(What is needed): Which of the lines below hold "blocks"? Please return each one.

----------------

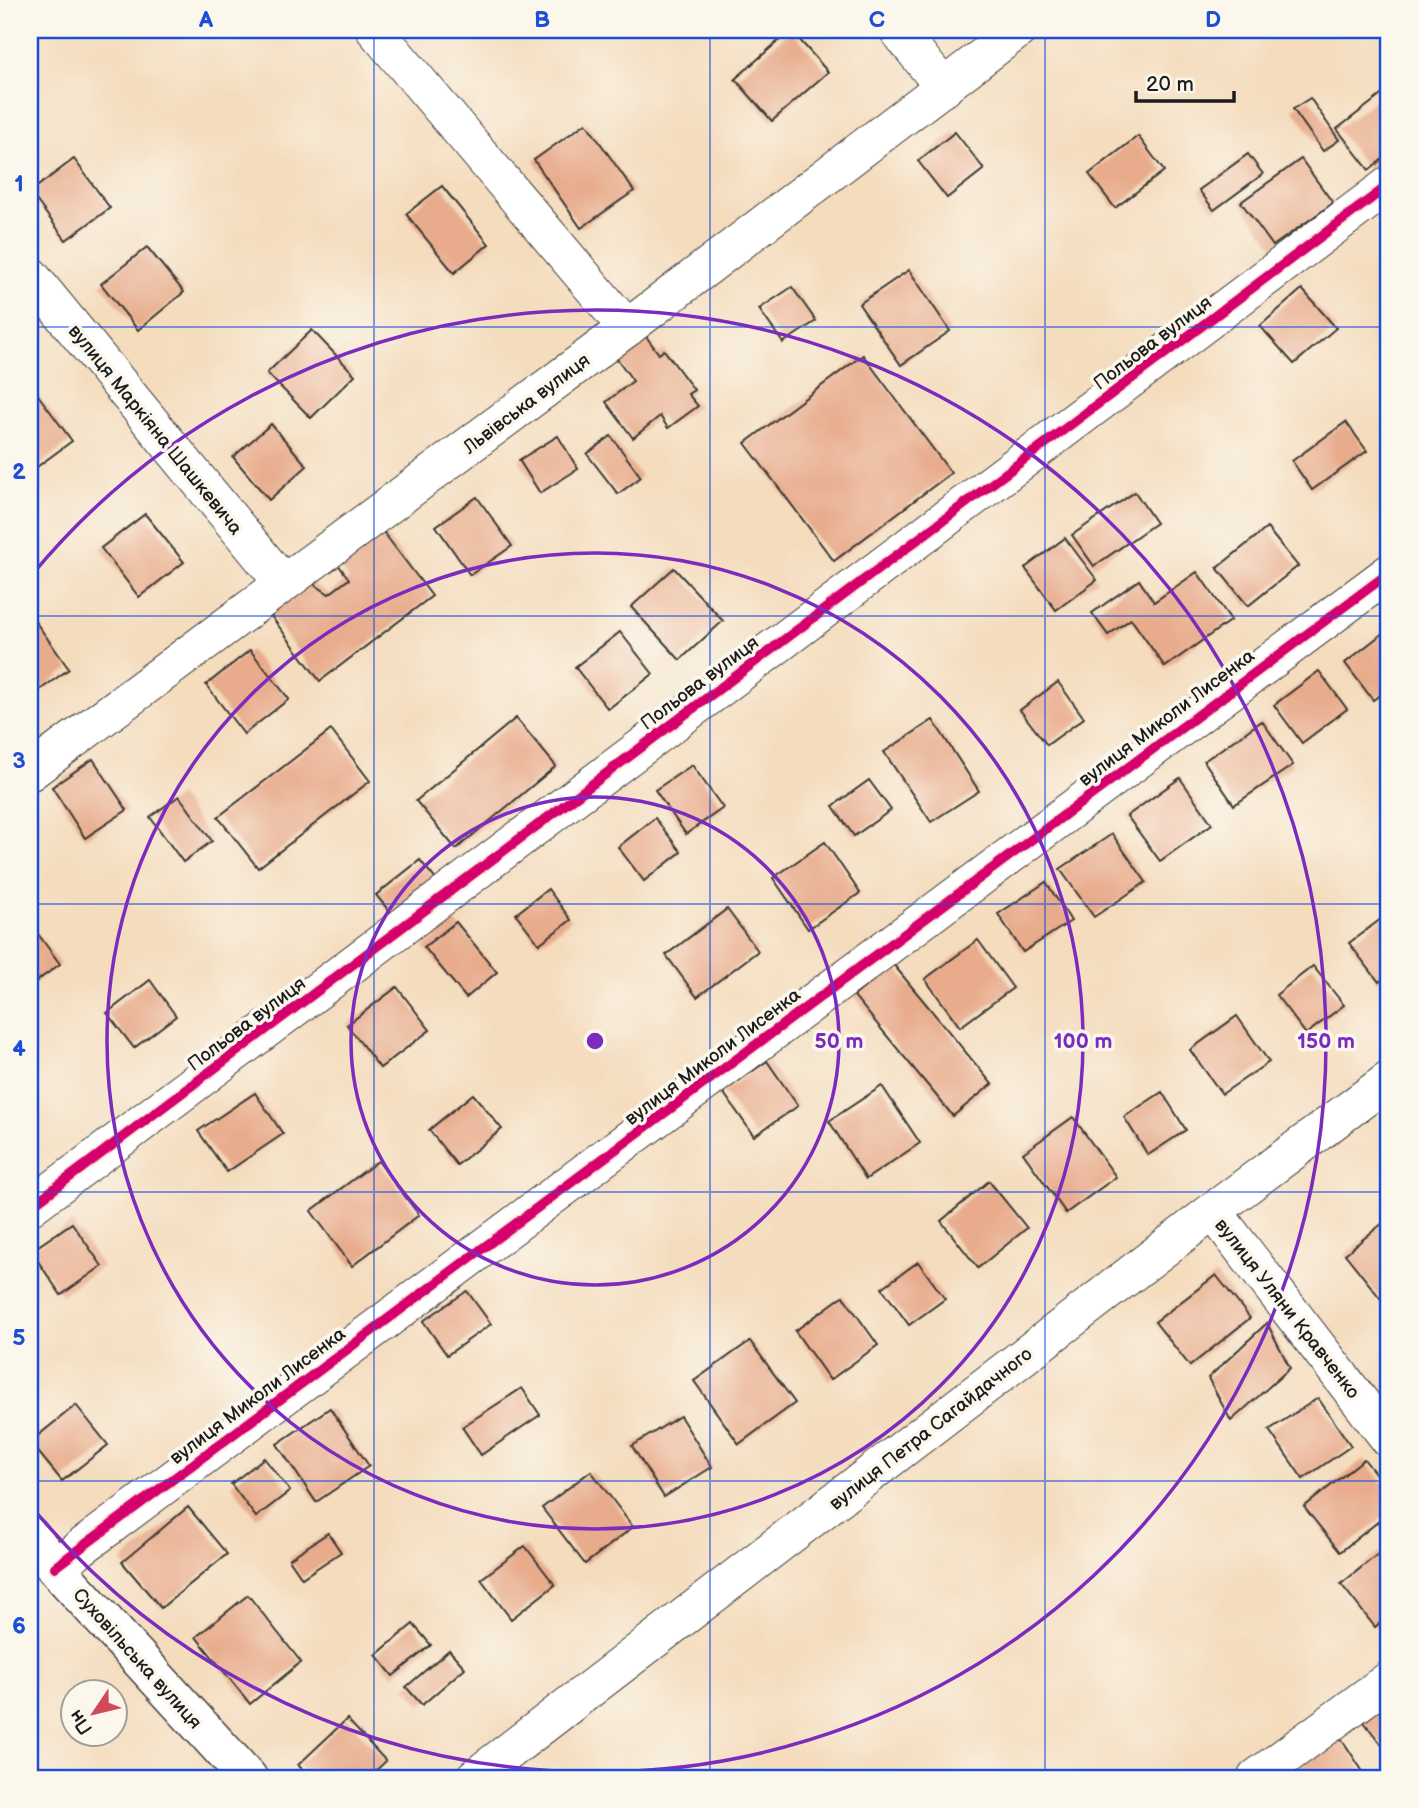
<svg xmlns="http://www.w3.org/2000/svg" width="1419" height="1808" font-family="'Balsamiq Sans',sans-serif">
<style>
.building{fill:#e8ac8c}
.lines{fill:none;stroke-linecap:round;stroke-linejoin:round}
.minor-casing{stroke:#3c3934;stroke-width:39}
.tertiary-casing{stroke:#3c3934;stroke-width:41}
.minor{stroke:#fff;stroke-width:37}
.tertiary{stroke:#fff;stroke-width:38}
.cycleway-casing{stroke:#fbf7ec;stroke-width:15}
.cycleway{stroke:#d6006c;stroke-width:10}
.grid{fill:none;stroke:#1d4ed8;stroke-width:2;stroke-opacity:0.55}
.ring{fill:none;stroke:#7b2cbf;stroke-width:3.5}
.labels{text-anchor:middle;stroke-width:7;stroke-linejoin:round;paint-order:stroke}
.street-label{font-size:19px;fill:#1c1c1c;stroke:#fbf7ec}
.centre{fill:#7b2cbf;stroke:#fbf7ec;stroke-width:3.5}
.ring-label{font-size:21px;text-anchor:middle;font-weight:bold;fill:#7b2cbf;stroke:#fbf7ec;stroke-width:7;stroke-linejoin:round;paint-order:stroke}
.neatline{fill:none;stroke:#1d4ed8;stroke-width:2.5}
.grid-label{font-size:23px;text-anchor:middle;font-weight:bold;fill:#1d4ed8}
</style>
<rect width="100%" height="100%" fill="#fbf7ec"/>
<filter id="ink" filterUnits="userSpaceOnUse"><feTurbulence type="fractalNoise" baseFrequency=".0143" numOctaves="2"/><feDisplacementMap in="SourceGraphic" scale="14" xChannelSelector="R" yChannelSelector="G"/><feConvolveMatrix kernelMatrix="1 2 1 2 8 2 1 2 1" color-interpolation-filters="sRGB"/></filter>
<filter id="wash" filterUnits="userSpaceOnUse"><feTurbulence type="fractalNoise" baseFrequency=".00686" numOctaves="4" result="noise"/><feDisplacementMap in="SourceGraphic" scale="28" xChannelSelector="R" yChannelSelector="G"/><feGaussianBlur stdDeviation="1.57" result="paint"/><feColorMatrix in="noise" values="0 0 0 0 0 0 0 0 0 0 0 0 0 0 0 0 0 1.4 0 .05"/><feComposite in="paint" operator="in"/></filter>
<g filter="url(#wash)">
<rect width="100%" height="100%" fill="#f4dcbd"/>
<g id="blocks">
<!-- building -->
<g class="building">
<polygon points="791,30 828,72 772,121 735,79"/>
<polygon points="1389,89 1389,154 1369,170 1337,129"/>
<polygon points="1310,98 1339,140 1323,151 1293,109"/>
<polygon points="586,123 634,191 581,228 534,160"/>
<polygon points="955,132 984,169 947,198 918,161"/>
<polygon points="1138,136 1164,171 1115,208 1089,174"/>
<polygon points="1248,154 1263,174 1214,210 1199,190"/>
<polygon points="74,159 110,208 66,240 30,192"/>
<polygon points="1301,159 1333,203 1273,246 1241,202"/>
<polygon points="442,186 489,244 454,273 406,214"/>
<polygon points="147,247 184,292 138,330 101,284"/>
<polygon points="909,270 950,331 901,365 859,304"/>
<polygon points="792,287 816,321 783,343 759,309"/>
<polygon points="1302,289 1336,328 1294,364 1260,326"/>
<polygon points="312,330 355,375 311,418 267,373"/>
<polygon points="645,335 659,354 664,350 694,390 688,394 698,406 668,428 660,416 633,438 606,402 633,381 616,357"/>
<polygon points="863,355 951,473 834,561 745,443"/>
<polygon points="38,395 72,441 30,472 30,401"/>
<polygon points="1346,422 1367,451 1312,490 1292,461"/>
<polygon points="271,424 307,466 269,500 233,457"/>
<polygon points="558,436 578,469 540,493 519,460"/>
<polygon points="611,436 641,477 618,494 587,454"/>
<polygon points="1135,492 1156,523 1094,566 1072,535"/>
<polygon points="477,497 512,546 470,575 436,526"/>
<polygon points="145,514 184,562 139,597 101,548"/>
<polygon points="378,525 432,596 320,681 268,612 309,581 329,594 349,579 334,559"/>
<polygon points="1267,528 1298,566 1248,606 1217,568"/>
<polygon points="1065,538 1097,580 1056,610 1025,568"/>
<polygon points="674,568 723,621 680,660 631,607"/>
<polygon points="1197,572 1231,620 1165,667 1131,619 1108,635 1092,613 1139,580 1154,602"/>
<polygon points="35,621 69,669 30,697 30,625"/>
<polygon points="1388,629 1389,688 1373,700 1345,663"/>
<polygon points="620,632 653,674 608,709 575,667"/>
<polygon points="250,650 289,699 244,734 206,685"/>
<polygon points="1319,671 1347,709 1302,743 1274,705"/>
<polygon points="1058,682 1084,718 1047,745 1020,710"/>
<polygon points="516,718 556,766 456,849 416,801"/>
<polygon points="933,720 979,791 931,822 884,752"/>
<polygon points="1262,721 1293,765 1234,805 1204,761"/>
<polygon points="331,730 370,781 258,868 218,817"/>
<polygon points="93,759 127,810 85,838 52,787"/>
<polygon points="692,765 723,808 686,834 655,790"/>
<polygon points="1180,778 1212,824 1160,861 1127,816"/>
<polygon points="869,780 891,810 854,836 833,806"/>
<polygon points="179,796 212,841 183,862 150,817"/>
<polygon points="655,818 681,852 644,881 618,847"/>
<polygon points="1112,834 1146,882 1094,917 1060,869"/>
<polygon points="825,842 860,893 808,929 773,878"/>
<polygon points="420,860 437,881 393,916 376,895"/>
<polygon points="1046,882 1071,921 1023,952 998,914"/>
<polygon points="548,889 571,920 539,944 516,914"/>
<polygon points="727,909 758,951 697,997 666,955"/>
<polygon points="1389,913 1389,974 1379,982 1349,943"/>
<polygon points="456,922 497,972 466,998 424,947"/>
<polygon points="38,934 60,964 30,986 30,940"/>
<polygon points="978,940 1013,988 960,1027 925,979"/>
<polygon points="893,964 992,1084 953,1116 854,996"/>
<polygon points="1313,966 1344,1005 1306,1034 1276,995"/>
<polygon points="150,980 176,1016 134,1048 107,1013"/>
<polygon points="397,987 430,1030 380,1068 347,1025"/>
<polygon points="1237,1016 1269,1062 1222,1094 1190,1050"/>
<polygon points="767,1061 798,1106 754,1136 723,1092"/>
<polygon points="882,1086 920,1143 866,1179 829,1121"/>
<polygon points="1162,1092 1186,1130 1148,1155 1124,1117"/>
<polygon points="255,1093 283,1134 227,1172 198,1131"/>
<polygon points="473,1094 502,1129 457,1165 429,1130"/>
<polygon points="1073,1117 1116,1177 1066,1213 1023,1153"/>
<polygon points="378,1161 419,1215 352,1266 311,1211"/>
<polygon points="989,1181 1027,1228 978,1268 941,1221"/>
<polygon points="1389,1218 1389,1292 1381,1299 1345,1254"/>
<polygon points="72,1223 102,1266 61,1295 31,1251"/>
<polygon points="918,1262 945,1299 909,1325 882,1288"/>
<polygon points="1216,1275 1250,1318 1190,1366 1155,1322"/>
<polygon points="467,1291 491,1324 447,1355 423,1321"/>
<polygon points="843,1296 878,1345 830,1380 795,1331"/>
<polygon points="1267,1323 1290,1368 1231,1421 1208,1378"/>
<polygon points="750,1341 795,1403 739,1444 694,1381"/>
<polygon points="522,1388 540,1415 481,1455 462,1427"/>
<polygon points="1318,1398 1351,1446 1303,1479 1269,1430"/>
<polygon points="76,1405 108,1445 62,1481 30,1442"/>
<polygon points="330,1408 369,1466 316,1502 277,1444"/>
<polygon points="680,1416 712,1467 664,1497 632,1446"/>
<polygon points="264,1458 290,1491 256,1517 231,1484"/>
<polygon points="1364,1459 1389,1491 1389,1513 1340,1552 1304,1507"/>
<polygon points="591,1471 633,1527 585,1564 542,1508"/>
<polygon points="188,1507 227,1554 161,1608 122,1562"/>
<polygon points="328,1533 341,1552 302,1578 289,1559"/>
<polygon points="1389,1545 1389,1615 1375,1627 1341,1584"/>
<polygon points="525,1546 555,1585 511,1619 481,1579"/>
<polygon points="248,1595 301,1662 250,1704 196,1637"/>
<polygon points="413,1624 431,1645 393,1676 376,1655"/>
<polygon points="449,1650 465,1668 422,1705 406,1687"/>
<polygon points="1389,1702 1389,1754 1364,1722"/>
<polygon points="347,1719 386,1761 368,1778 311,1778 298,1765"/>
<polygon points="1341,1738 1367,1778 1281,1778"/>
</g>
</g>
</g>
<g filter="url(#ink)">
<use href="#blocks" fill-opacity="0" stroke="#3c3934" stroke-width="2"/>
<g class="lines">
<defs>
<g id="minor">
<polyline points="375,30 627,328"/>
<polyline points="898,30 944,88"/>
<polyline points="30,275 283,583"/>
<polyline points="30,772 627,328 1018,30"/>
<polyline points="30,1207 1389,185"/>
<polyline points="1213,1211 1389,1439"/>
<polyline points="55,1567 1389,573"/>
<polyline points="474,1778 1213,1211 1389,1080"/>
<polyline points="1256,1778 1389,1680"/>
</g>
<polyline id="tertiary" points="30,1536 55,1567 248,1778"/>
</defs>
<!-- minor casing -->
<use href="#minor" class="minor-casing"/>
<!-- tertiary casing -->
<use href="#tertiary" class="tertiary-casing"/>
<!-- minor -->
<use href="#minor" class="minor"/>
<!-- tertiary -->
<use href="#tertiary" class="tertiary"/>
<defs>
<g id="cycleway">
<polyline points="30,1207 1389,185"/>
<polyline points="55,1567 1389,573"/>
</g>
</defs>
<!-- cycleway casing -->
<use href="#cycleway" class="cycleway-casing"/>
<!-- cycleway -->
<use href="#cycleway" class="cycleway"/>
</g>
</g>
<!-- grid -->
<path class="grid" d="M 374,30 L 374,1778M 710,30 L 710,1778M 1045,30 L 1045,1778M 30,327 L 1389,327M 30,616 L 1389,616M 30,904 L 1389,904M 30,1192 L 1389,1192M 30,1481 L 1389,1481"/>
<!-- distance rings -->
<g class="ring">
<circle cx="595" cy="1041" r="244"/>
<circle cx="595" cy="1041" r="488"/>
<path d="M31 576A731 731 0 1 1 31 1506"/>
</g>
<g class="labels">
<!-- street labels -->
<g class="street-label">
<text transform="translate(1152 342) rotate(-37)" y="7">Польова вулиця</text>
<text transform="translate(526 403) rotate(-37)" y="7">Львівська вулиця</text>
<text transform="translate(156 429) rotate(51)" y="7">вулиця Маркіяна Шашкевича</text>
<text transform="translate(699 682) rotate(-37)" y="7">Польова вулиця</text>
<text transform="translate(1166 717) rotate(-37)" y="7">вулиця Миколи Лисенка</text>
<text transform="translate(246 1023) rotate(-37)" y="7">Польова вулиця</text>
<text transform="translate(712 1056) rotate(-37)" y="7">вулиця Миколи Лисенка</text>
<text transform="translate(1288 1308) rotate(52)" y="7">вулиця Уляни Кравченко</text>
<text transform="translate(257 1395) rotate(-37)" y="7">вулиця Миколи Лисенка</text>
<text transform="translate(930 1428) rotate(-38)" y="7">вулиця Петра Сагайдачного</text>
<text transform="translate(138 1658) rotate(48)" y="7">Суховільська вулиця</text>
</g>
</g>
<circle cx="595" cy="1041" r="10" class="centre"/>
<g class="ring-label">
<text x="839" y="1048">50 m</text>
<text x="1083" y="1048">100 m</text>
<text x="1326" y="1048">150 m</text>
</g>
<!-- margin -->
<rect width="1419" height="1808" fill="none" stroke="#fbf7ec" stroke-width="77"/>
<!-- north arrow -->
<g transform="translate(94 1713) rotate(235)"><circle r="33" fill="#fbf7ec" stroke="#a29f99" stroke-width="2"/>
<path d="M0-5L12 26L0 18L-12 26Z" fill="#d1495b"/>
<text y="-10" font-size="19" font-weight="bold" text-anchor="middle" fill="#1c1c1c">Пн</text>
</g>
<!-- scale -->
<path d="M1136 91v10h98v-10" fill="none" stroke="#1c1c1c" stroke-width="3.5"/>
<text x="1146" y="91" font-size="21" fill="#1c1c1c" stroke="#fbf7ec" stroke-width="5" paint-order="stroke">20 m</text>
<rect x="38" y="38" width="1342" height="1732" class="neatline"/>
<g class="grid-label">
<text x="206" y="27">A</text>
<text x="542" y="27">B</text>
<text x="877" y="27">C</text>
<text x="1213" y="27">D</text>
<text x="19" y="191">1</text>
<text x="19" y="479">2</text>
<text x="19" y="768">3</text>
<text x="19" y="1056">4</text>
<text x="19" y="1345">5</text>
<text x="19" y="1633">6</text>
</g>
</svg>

----------------

(Your solution):
<g id="blocks">
<use href="#blocks" fill-opacity="0" stroke="#3c3934" stroke-width="2"/>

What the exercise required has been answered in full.